Sejumlah negara juga mulai mengatur literasi digital. Korea Selatan, misalnya, meluncurkan kampanye nasional “Digital Detox” pada 2024, yang mendorong sekolah dan kantor untuk mengadakan hari tanpa gawai. Di Indonesia, upaya serupa masih terbatas pada inisiatif komunitas dan platform edukasi.
Apakah Kesepian Akan Jadi Epidemi Baru?
Tren global menunjukkan kesepian bukan sekadar masalah pribadi, tapi ancaman kesehatan masyarakat.

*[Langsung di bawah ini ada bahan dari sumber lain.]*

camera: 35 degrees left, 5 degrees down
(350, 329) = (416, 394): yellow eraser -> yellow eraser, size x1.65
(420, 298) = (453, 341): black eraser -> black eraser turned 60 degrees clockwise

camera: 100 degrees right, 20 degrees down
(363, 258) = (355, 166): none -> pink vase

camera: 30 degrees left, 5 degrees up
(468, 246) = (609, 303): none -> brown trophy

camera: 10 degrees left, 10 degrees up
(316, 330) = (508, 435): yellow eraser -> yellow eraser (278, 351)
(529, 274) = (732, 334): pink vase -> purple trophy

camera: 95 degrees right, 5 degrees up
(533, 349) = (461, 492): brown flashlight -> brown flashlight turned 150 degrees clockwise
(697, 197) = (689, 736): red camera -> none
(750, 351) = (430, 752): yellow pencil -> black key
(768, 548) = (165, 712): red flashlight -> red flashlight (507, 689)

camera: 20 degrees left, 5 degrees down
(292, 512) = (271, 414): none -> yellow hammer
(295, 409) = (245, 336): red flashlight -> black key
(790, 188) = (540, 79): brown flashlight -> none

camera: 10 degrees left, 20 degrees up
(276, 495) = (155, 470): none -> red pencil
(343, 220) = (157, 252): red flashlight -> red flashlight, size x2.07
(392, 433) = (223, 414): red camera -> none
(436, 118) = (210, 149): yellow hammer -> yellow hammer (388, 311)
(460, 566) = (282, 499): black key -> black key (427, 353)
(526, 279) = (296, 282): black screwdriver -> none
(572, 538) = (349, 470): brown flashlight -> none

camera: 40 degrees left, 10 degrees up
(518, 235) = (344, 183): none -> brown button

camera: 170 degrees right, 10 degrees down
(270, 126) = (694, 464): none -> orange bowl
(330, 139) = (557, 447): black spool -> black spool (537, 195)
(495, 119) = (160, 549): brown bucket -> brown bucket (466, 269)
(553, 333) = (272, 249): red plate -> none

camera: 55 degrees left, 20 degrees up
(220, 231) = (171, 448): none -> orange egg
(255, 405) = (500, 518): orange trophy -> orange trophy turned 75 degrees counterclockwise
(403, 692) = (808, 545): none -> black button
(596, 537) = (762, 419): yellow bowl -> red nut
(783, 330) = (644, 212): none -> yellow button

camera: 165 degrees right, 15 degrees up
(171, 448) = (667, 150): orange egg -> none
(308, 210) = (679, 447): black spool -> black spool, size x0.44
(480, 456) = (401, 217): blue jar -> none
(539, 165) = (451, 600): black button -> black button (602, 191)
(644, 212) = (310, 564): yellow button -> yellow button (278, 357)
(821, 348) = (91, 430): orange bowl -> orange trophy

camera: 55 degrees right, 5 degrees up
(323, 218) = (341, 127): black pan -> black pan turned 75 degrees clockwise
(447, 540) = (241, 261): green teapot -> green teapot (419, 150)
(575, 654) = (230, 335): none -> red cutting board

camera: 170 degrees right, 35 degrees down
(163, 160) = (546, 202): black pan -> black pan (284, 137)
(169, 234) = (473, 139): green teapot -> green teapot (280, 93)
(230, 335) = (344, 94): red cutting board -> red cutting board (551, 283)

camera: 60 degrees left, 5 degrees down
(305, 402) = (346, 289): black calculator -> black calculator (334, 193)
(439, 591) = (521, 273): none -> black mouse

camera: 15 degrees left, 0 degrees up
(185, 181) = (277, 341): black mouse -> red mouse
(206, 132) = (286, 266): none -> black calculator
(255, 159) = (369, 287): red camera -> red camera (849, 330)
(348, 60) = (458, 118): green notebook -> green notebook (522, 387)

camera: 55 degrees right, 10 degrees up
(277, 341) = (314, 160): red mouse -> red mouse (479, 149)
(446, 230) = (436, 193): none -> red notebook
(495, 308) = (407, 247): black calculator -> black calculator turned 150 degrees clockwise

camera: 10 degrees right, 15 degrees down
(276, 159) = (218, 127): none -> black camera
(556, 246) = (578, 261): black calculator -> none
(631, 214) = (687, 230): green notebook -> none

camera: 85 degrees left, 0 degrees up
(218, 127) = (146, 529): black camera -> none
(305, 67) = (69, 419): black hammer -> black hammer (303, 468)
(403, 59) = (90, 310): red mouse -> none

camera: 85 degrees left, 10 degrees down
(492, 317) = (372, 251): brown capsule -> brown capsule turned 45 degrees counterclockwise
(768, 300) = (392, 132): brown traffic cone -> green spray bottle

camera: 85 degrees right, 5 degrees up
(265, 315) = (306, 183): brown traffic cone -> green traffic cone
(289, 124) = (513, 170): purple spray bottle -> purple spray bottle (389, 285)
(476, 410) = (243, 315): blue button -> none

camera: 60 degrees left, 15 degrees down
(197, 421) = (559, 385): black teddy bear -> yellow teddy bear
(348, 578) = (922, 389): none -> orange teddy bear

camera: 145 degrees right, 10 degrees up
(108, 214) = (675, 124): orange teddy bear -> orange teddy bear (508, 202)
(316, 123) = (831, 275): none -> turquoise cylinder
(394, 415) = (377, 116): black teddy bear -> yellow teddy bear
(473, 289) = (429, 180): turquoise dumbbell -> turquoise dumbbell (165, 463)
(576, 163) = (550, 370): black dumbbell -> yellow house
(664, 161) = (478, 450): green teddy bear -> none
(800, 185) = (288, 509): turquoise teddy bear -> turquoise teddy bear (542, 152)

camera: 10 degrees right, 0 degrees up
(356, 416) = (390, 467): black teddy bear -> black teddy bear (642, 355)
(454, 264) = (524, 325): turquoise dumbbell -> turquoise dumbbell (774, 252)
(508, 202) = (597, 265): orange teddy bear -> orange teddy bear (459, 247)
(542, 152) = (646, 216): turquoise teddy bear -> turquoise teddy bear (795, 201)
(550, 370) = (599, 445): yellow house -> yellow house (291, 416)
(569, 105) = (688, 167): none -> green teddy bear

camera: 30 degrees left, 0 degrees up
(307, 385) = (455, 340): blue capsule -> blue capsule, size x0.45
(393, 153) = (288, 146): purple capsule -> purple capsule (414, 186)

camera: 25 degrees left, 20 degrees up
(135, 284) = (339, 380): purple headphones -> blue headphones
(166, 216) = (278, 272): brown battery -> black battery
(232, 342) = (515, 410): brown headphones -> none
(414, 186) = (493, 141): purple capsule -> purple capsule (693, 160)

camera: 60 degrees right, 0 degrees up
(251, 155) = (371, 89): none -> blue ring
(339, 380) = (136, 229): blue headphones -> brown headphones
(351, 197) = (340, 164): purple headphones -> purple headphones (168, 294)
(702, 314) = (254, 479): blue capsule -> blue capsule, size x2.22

Surgeon General AS pada 2023 menyatakan kesepian kronis meningkatkan risiko kematian dini hingga 29%, setara dengan merokok 15 batang sehari.
Lonjakan kasus gangguan kesehatan mental akibat isolasi sosial juga diprediksi membebani ekonomi global hingga US$1 triliun per tahun (WHO, 2024).
Jika penggunaan media sosial terus meningkat tanpa literasi yang memadai, para ahli khawatir fenomena ini bisa menjadi “epidemi senyap” berikutnya, khususnya di negara-negara dengan penetrasi internet tinggi seperti Indonesia.
Namun, bagi Dr. Risa, solusinya bukan menolak teknologi. “Kuncinya bukan mematikan media sosial, tapi menggunakannya secara sadar. Kita perlu belajar bahwa koneksi digital tidak selalu sama dengan koneksi emosional. Keduanya harus seimbang,” tegasnya.
Pada akhirnya, media sosial hanyalah alat. Ia bisa mendekatkan, bisa pula menjauhkan. Yang membedakan adalah bagaimana kita menggunakannya, dan sejauh mana kita memahami batas antara dunia digital dan kebutuhan manusiawi untuk benar-benar hadir secara fisik dan emosional dalam kehidupan satu sama lain.